*** Opening of Given information ***
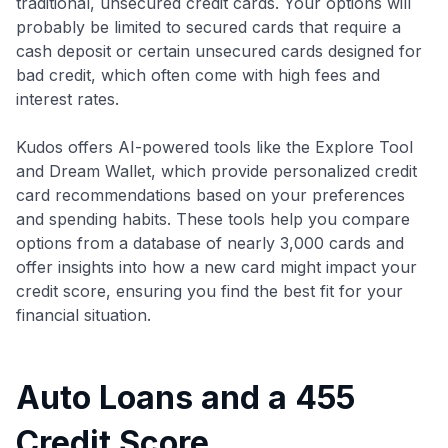
traditional, unsecured credit cards. Your options will
probably be limited to secured cards that require a
cash deposit or certain unsecured cards designed for
bad credit, which often come with high fees and
interest rates.
Kudos offers AI-powered tools like the Explore Tool
and Dream Wallet, which provide personalized credit
card recommendations based on your preferences
and spending habits. These tools help you compare
options from a database of nearly 3,000 cards and
offer insights into how a new card might impact your
credit score, ensuring you find the best fit for your
financial situation.
Auto Loans and a 455
Credit Score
*** Close of Given information ***
Directive |
Please reproduce the text of all the material above word for word, leaving the pictures out of your answer.

Exercise output |
traditional, unsecured credit cards. Your options will
probably be limited to secured cards that require a
cash deposit or certain unsecured cards designed for
bad credit, which often come with high fees and
interest rates.
Kudos offers AI-powered tools like the Explore Tool
and Dream Wallet, which provide personalized credit
card recommendations based on your preferences
and spending habits. These tools help you compare
options from a database of nearly 3,000 cards and
offer insights into how a new card might impact your
credit score, ensuring you find the best fit for your
financial situation.
Auto Loans and a 455
Credit Score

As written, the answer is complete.